[Dataset entries]:
"""

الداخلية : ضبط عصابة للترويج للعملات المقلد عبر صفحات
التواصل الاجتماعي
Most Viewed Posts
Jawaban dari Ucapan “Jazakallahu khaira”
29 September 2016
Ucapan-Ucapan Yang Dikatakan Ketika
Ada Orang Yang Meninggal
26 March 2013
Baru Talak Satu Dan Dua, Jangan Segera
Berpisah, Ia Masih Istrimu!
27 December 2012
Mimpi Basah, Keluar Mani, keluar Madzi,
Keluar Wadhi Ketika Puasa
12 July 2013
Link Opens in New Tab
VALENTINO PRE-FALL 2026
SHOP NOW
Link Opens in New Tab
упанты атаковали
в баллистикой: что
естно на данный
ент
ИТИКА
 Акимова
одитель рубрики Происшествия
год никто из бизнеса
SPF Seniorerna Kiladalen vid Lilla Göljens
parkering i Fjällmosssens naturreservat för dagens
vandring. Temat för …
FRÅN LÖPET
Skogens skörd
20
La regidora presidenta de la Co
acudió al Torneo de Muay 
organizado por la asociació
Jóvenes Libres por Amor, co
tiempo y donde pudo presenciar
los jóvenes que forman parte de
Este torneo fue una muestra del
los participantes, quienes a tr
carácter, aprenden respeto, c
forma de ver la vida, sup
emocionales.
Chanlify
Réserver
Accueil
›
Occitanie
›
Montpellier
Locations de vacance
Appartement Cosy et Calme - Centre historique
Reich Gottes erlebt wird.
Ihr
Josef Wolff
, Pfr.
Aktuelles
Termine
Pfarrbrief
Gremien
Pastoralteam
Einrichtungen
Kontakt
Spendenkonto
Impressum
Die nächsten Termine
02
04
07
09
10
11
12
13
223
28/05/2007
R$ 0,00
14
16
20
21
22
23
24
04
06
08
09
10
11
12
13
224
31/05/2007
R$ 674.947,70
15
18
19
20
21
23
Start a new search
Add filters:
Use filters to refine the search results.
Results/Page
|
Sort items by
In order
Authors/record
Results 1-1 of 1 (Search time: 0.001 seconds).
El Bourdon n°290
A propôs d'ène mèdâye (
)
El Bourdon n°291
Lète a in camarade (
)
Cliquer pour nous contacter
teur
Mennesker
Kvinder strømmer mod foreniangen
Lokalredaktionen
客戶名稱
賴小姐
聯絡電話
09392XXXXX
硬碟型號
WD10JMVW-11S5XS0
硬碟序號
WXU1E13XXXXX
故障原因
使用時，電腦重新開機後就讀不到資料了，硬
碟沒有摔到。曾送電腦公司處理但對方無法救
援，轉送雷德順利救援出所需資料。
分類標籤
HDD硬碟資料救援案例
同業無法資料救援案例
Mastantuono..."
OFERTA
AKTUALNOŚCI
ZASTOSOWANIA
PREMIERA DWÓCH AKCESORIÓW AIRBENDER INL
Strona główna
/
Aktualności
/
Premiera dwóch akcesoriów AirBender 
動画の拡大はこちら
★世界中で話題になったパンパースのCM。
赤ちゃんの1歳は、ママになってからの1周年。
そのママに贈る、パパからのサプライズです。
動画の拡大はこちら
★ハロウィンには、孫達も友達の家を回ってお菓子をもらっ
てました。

"""

[WHAT YOU NEED TO DO]: Format the lines from the start of the material through the line containing "tiempo y donde pudo presenciar", both included, as a Markdown table with a Row column for the row number and a Line column for the line itself, leaving out any blank lines.

[SOLUTION BELOW]:
| Row | Line |
|---|---|
| 1 | الداخلية : ضبط عصابة للترويج للعملات المقلد عبر صفحات |
| 2 | التواصل الاجتماعي |
| 3 | Most Viewed Posts |
| 4 | Jawaban dari Ucapan “Jazakallahu khaira” |
| 5 | 29 September 2016 |
| 6 | Ucapan-Ucapan Yang Dikatakan Ketika |
| 7 | Ada Orang Yang Meninggal |
| 8 | 26 March 2013 |
| 9 | Baru Talak Satu Dan Dua, Jangan Segera |
| 10 | Berpisah, Ia Masih Istrimu! |
| 11 | 27 December 2012 |
| 12 | Mimpi Basah, Keluar Mani, keluar Madzi, |
| 13 | Keluar Wadhi Ketika Puasa |
| 14 | 12 July 2013 |
| 15 | Link Opens in New Tab |
| 16 | VALENTINO PRE-FALL 2026 |
| 17 | SHOP NOW |
| 18 | Link Opens in New Tab |
| 19 | упанты атаковали |
| 20 | в баллистикой: что |
| 21 | естно на данный |
| 22 | ент |
| 23 | ИТИКА |
| 24 |  Акимова |
| 25 | одитель рубрики Происшествия |
| 26 | год никто из бизнеса |
| 27 | SPF Seniorerna Kiladalen vid Lilla Göljens |
| 28 | parkering i Fjällmosssens naturreservat för dagens |
| 29 | vandring. Temat för … |
| 30 | FRÅN LÖPET |
| 31 | Skogens skörd |
| 32 | 20 |
| 33 | La regidora presidenta de la Co |
| 34 | acudió al Torneo de Muay  |
| 35 | organizado por la asociació |
| 36 | Jóvenes Libres por Amor, co |
| 37 | tiempo y donde pudo presenciar |